Sternberg theory of Intelligence According to the Oregon technology in education council (2010), Sternberg (1988, 1 997) focuses on Just three mall components: Practical Intelligence, which is the opacity to thrive in informal and formal educational settings; adjusting to and 1 OFF capacity to cope with unusual situations so they are easily handled in the future; critical thinking. Continental intelligence, which is the capacity to process information successfully. This includes anticompetitive, executive, performance, and knowledge-acquisition elements that help to direct cognitive processes. The Oregon Technology in Education Council, 2010) Intelligence testing According to Shirker, E. B. & Levy, D. A. (2010) Intelligence is inseparable from ignition, diversified processes by which the individual acquires and applies knowledge. (Shirker, E. B. & Levy, D. A. , 2010). It usually includes processes such as recognition, categorization, thinking, and memory. Altogether, cognitive development is neither totally culturally relative nor completely uniform everywhere. (Shirker, E. B. & Levy, D. A. , 2010) Today numerous assessments show variances in intelligence scores between large cultural groups.
For example, in the United States, Asian Americans tend to score the highest, followed by European Americans, Hispanics, and last African Americans.

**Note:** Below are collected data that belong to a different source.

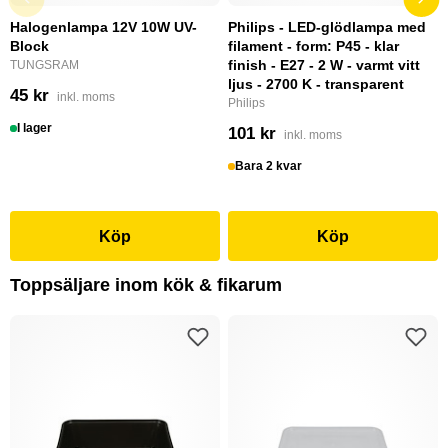
Halogenlampa 12V 10W UV-
Philips - LED-glödlampa med
Block
filament - form: P45 - klar
finish - E27 - 2 W - varmt vitt
TUNGSRAM
ljus - 2700 K - transparent
45 kr
inkl. moms
Philips
I lager
101 kr
inkl. moms
Bara 2 kvar
Köp
Köp
Toppsäljare inom kök & fikarum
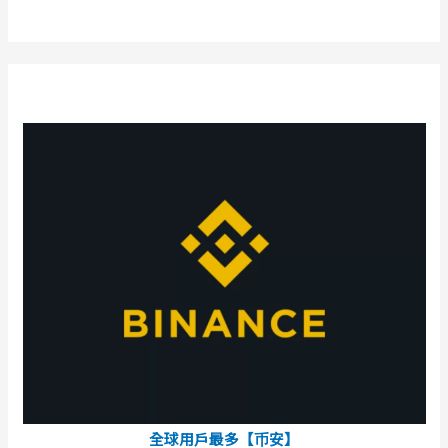
全球用戶最多【币安】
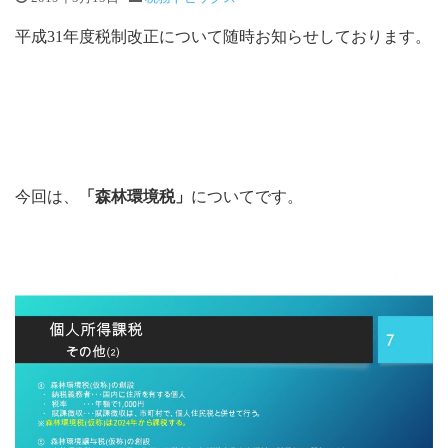
平成31年度税制改正について随時お知らせしております。
今回は、
「森林環境税」
についてです。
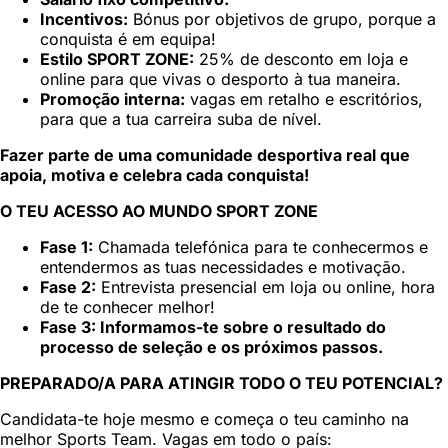
Incentivos:
Bónus por objetivos de grupo, porque a
conquista é em equipa!
Estilo SPORT ZONE:
25% de desconto em loja e
online para que vivas o desporto à tua maneira.
Promoção interna:
vagas em retalho e escritórios,
para que a tua carreira suba de nível.
Fazer parte de uma comunidade desportiva real que
apoia, motiva e celebra cada conquista!
O TEU ACESSO AO MUNDO SPORT ZONE
Fase 1:
Chamada telefónica para te conhecermos e
entendermos as tuas necessidades e motivação.
Fase 2:
Entrevista presencial em loja ou online, hora
de te conhecer melhor!
Fase 3: Informamos-te sobre o resultado do
processo de seleção e os próximos passos.
PREPARADO/A PARA ATINGIR TODO O TEU POTENCIAL?
Candidata-te hoje mesmo e começa o teu caminho na
melhor Sports Team. Vagas em todo o país:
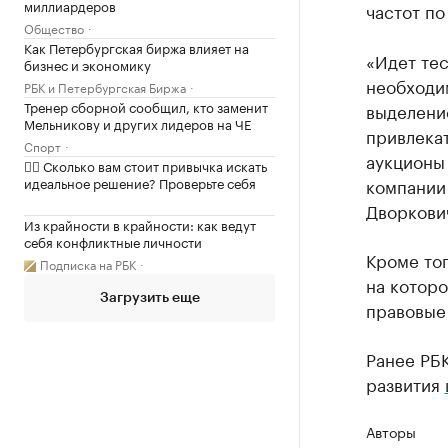
миллиардеров
частот по
Общество
Как Петербургская биржа влияет на
«Идет те
бизнес и экономику
необходи
РБК и Петербургская Биржа
Тренер сборной сообщил, кто заменит
выделение
Мельникову и других лидеров на ЧЕ
привлекат
Спорт
аукционы 
✍🏻 Сколько вам стоит привычка искать
идеальное решение? Проверьте себя
компании 
Дворкови
Из крайности в крайности: как ведут
себя конфликтные личности
Кроме тог
Подписка на РБК
на которо
Загрузить еще
правовые
Ранее РБК
развития
Авторы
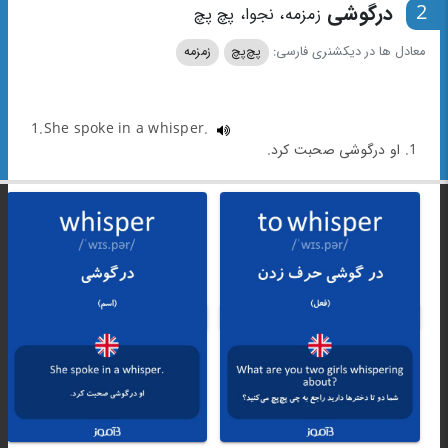
2
درگوشی
زمزمه، نجوا، پچ پچ
معادل ها در دیکشنری فارسی:
پچ‌پچ
زمزمه
1.She spoke in a whisper.
1. او درگوشی صحبت کرد.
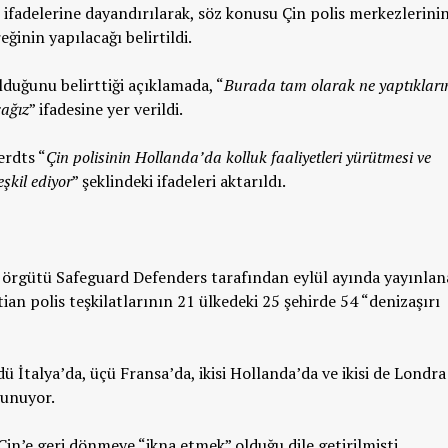
ifadelerine dayandırılarak, söz konusu Çin polis merkezlerini
ğinin yapılacağı belirtildi.
lduğunu belirttiği açıklamada, “
Burada tam olarak ne yaptıkları
cağız
” ifadesine yer verildi.
erdts “
Çin polisinin Hollanda’da kolluk faaliyetleri yürütmesi ve
şkil ediyor
” şeklindeki ifadeleri aktarıldı.
ı örgütü Safeguard Defenders tarafından eylül ayında yayınlan
n polis teşkilatlarının 21 ülkedeki 25 şehirde 54 “denizaşırı
İtalya’da, üçü Fransa’da, ikisi Hollanda’da ve ikisi de Londra
lunuyor.
Çin’e geri dönmeye “ikna etmek” olduğu dile getirilmişti.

Therefore, typically, African American schoolchildren score 10-15 percent lower on a standardized intelligence test than white schoolchildren. (Shirker, E. B. & Levy, D. A. , 2010). The assessment of intelligence and cognition is in a fluid rather than crystallized state (Daniel, 1997). The recent appearance of numerous batteries, new and revised, has not seemed to interfere with the psychologists’ dependence on more outdated instruments.